*** DATA PROVIDED ***

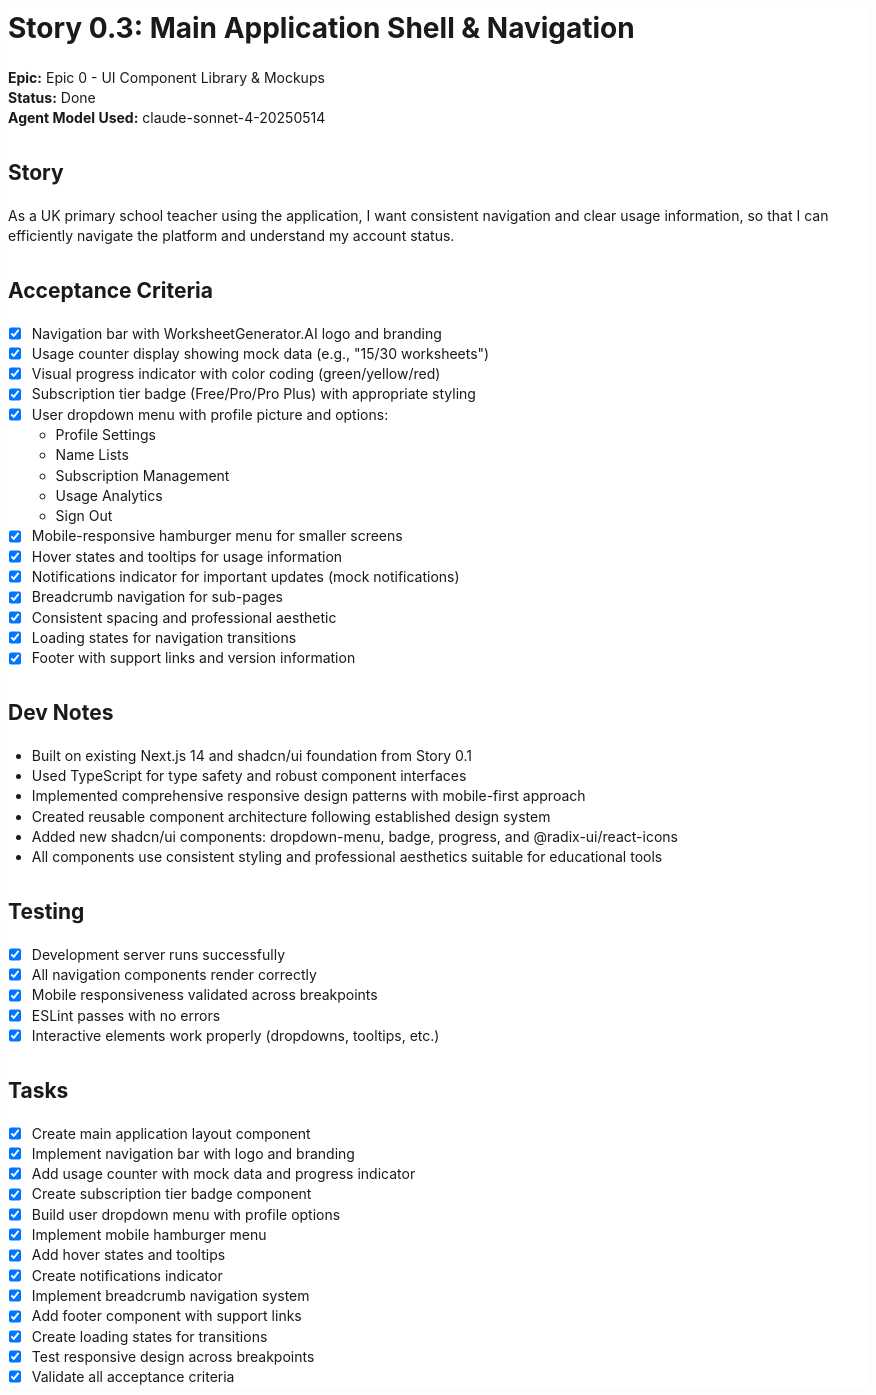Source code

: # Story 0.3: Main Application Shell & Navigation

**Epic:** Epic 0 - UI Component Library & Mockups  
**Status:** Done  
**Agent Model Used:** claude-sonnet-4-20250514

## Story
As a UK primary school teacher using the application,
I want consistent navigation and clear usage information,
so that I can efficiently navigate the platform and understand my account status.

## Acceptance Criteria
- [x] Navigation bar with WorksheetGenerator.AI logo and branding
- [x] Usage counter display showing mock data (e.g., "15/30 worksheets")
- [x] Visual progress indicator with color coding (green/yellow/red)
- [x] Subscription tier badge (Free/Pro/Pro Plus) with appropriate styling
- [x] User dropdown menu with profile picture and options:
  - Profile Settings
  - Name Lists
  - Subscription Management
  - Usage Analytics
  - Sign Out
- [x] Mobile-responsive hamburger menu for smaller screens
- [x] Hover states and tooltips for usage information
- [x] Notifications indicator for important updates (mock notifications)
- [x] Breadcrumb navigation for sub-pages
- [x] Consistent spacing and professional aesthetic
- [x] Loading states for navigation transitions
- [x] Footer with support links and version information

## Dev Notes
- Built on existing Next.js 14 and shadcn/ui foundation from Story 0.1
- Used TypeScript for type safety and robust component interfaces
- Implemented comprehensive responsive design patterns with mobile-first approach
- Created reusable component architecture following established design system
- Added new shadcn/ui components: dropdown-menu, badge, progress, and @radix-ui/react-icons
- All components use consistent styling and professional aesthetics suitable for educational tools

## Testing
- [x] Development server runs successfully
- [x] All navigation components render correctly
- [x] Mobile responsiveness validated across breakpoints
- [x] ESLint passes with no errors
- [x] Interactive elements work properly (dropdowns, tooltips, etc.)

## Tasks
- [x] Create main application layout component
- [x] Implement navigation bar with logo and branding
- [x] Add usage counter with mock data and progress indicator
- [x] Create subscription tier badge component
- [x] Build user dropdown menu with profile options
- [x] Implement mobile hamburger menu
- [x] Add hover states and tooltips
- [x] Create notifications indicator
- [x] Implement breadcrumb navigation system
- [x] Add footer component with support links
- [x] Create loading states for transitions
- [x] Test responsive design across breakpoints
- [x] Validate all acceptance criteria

*** End of DATA PROVIDED ***

### TASK TO COMPLETE
Transcribe the lines of the items without alteration, starting at the line containing "## Dev Notes" and ending with the final line of the items.

### REPLY TO THE EXERCISE
## Dev Notes
- Built on existing Next.js 14 and shadcn/ui foundation from Story 0.1
- Used TypeScript for type safety and robust component interfaces
- Implemented comprehensive responsive design patterns with mobile-first approach
- Created reusable component architecture following established design system
- Added new shadcn/ui components: dropdown-menu, badge, progress, and @radix-ui/react-icons
- All components use consistent styling and professional aesthetics suitable for educational tools

## Testing
- [x] Development server runs successfully
- [x] All navigation components render correctly
- [x] Mobile responsiveness validated across breakpoints
- [x] ESLint passes with no errors
- [x] Interactive elements work properly (dropdowns, tooltips, etc.)

## Tasks
- [x] Create main application layout component
- [x] Implement navigation bar with logo and branding
- [x] Add usage counter with mock data and progress indicator
- [x] Create subscription tier badge component
- [x] Build user dropdown menu with profile options
- [x] Implement mobile hamburger menu
- [x] Add hover states and tooltips
- [x] Create notifications indicator
- [x] Implement breadcrumb navigation system
- [x] Add footer component with support links
- [x] Create loading states for transitions
- [x] Test responsive design across breakpoints
- [x] Validate all acceptance criteria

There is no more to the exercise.